Vienna, Austria

ESTRO 2023

Session Item

Saturday
May 13
09:00 - 10:00
Stolz 2
TCP/NTCP modelling and prediction
Karen Kirkby, United Kingdom;
Nienke Hoekstra, The Netherlands
Mini-Oral
Physics
External validation of radiomics and deep learning models for recurrence-free survival prediction
Yan Li, The Netherlands
MO-0062

Abstract

External validation of radiomics and deep learning models for recurrence-free survival prediction
Authors:

Yan Li1, Baoqiang Ma1, Hung Chu1, Johannes Albertus Langendijk1, Lisanne Vania van Dijk1, Nanna Maria Sijtsema1

1University Medical Center Groningen, Department of Radiation Oncology, Groningen, The Netherlands

Show Affiliations
Purpose or Objective

Prediction models can be used to identify patients with a high- and low-risk for recurrence-free survival (RFS) including local, regional recurrence and distant metastases. Studies to investigate the options for treatment intensification or de-intensification for high- and low risk patients could be performed to determine the optimal treatment for individual patients. Previously, a radiomics, a deep-learning (DL) and a hybrid model were developed for RFS prediction in oropharyngeal cancer (OPC) patients within HECKTOR challenge 2022. Good model performance was obtained in the train and test dataset. The goal of the current study was to test the generalizability of these models by exploring their performance in another external validation dataset.

Material and Methods

As part of the HECKTOR 2022 challenge, we developed and trained a radiomics, a deep-learning (DL) and a hybrid model on the provided training dataset including 481 OPC patients from 7 centers and tested them on the independent dataset with 339 OPC patients from 3 centers. In total, 219 OPC patients that were treated in our institution were included for the current external validation. The primary tumor and pathologic lymph nodes (GTVp+n) were auto contoured and used as input for RFS prediction.

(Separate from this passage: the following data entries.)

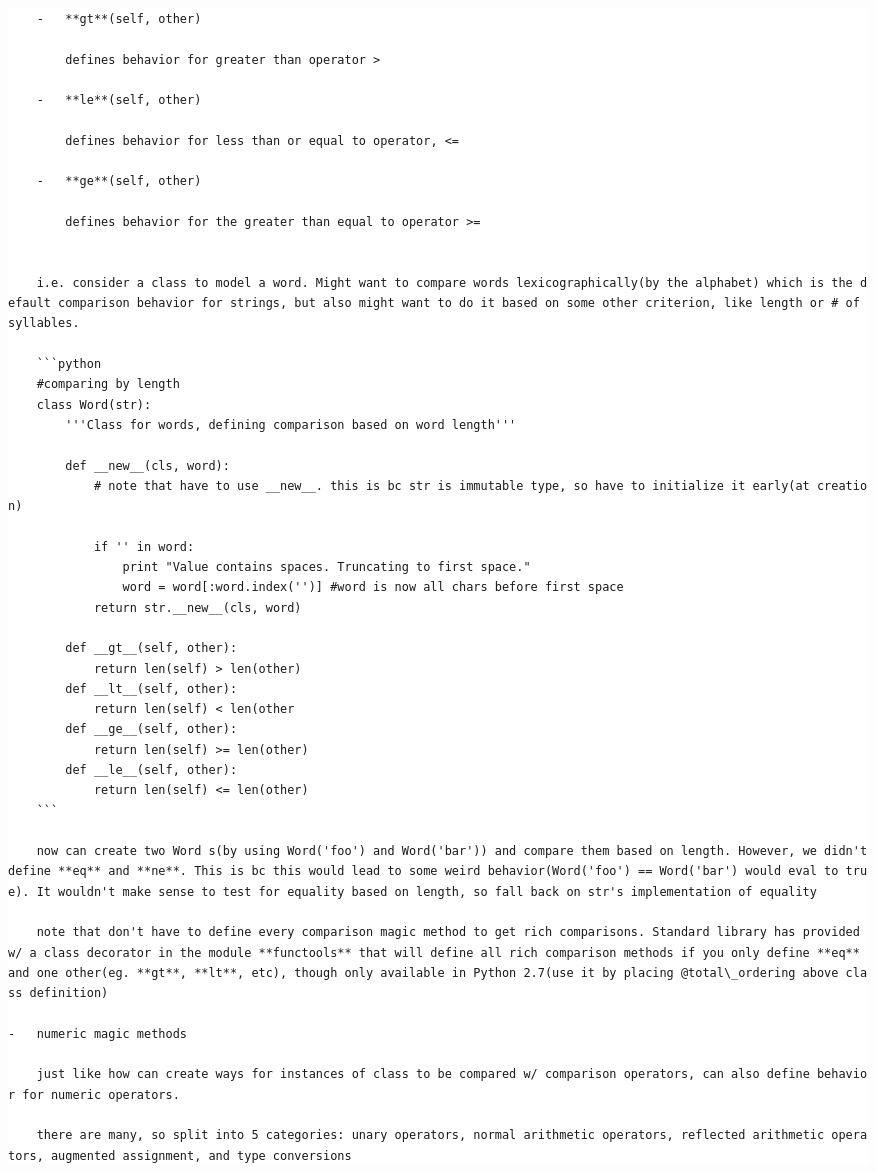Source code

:         -   **gt**(self, other)
            
            defines behavior for greater than operator >
            
        -   **le**(self, other)
            
            defines behavior for less than or equal to operator, <=
            
        -   **ge**(self, other)
            
            defines behavior for the greater than equal to operator >=
            
        
        i.e. consider a class to model a word. Might want to compare words lexicographically(by the alphabet) which is the default comparison behavior for strings, but also might want to do it based on some other criterion, like length or # of syllables.
        
        ```python
        #comparing by length
        class Word(str):
        	'''Class for words, defining comparison based on word length'''
        
        	def __new__(cls, word):
        		# note that have to use __new__. this is bc str is immutable type, so have to initialize it early(at creation)
        
        		if '' in word:
        			print "Value contains spaces. Truncating to first space."
        			word = word[:word.index('')] #word is now all chars before first space
        		return str.__new__(cls, word)
        
        	def __gt__(self, other):
        		return len(self) > len(other)
        	def __lt__(self, other):
        		return len(self) < len(other
        	def __ge__(self, other):
        		return len(self) >= len(other)
        	def __le__(self, other):
        		return len(self) <= len(other)
        ```
        
        now can create two Word s(by using Word('foo') and Word('bar')) and compare them based on length. However, we didn't define **eq** and **ne**. This is bc this would lead to some weird behavior(Word('foo') == Word('bar') would eval to true). It wouldn't make sense to test for equality based on length, so fall back on str's implementation of equality
        
        note that don't have to define every comparison magic method to get rich comparisons. Standard library has provided w/ a class decorator in the module **functools** that will define all rich comparison methods if you only define **eq** and one other(eg. **gt**, **lt**, etc), though only available in Python 2.7(use it by placing @total\_ordering above class definition)
        
    -   numeric magic methods
        
        just like how can create ways for instances of class to be compared w/ comparison operators, can also define behavior for numeric operators.
        
        there are many, so split into 5 categories: unary operators, normal arithmetic operators, reflected arithmetic operators, augmented assignment, and type conversions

The radiomics model variables were weight, HPV status, surface area and Run Length Non Uniformity of the GTVp+n on CT scan. The DL model input included weight, chemotherapy, gender, age, the PET scan and the GTVp+n contour. The hybrid model was the DL-model in combination with the risk output of the radiomics model. The c-index of each model was calculated in our external dataset. Kaplan Meier (KM) curves were made where patients were stratified into high and low risk groups by the median value of the predicted risk. The log-rank test was used to compare the two risk groups.

Results

The validation performance of the radiomics (c-index=0.67), DL (c-index=0.67) and hybrid model (c-index=0.68) in our external set was good and was comparable with the performances in the HECKTOR test set (Table 1). The KM-curves of the three models showed good and significant separation in the high and low RFS risk groups (Figure 1).


The radiomics model with interpretable imaging biomarkers achieved the same performance as the DL-model. The hybrid model showed the best performance in the training and our external set, yet its generalizability may be lower as suggested by the lower performance in the HECKTOR test set.

Table 1. C-indexes of the three models

Figure 1. Kaplan-Meier (KM) curves of the three models


Conclusion

Radiomics, DL and hybrid models for RFS prediction all showed good performance when validated in our external OPC dataset. Since the radiomics model is the most interpretable, this may be the most promising tool for the prediction of RFS and can contribute to a more individualized treatment.